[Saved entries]

◇ ◇ ◇ ◇ ◇

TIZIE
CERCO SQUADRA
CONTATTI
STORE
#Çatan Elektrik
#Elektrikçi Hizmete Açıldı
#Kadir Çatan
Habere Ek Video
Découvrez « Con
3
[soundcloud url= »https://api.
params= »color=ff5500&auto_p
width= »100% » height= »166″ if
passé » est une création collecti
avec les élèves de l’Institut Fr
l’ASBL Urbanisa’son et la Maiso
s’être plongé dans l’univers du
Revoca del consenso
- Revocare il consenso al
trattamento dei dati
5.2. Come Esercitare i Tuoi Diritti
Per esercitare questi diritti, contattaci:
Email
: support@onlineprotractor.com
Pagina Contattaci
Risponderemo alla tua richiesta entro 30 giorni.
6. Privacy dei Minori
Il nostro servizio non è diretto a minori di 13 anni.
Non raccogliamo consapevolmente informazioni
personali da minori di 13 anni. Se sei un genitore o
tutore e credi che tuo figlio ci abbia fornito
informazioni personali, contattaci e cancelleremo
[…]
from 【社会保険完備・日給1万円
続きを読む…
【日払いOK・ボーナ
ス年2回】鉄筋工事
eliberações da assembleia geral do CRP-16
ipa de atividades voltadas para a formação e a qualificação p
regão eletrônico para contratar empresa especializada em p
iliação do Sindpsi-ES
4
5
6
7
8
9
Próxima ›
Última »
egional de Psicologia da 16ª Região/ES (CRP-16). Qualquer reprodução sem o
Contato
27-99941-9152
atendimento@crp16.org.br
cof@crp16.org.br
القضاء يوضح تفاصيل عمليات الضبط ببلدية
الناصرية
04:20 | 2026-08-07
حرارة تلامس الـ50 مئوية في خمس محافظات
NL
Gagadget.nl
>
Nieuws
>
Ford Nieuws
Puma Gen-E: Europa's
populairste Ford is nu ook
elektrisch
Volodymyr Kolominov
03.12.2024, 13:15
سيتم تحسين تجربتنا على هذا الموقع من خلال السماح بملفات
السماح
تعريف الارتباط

◇ ◇ ◇ ◇ ◇

TRY IT – The records need to be copied exactly, with no line left out.

RESULT OF THIS EXERCISE –
TIZIE
CERCO SQUADRA
CONTATTI
STORE
#Çatan Elektrik
#Elektrikçi Hizmete Açıldı
#Kadir Çatan
Habere Ek Video
Découvrez « Con
3
[soundcloud url= »https://api.
params= »color=ff5500&auto_p
width= »100% » height= »166″ if
passé » est une création collecti
avec les élèves de l’Institut Fr
l’ASBL Urbanisa’son et la Maiso
s’être plongé dans l’univers du
Revoca del consenso
- Revocare il consenso al
trattamento dei dati
5.2. Come Esercitare i Tuoi Diritti
Per esercitare questi diritti, contattaci:
Email
: support@onlineprotractor.com
Pagina Contattaci
Risponderemo alla tua richiesta entro 30 giorni.
6. Privacy dei Minori
Il nostro servizio non è diretto a minori di 13 anni.
Non raccogliamo consapevolmente informazioni
personali da minori di 13 anni. Se sei un genitore o
tutore e credi che tuo figlio ci abbia fornito
informazioni personali, contattaci e cancelleremo
[…]
from 【社会保険完備・日給1万円
続きを読む…
【日払いOK・ボーナ
ス年2回】鉄筋工事
eliberações da assembleia geral do CRP-16
ipa de atividades voltadas para a formação e a qualificação p
regão eletrônico para contratar empresa especializada em p
iliação do Sindpsi-ES
4
5
6
7
8
9
Próxima ›
Última »
egional de Psicologia da 16ª Região/ES (CRP-16). Qualquer reprodução sem o
Contato
27-99941-9152
atendimento@crp16.org.br
cof@crp16.org.br
القضاء يوضح تفاصيل عمليات الضبط ببلدية
الناصرية
04:20 | 2026-08-07
حرارة تلامس الـ50 مئوية في خمس محافظات
NL
Gagadget.nl
>
Nieuws
>
Ford Nieuws
Puma Gen-E: Europa's
populairste Ford is nu ook
elektrisch
Volodymyr Kolominov
03.12.2024, 13:15
سيتم تحسين تجربتنا على هذا الموقع من خلال السماح بملفات
السماح
تعريف الارتباط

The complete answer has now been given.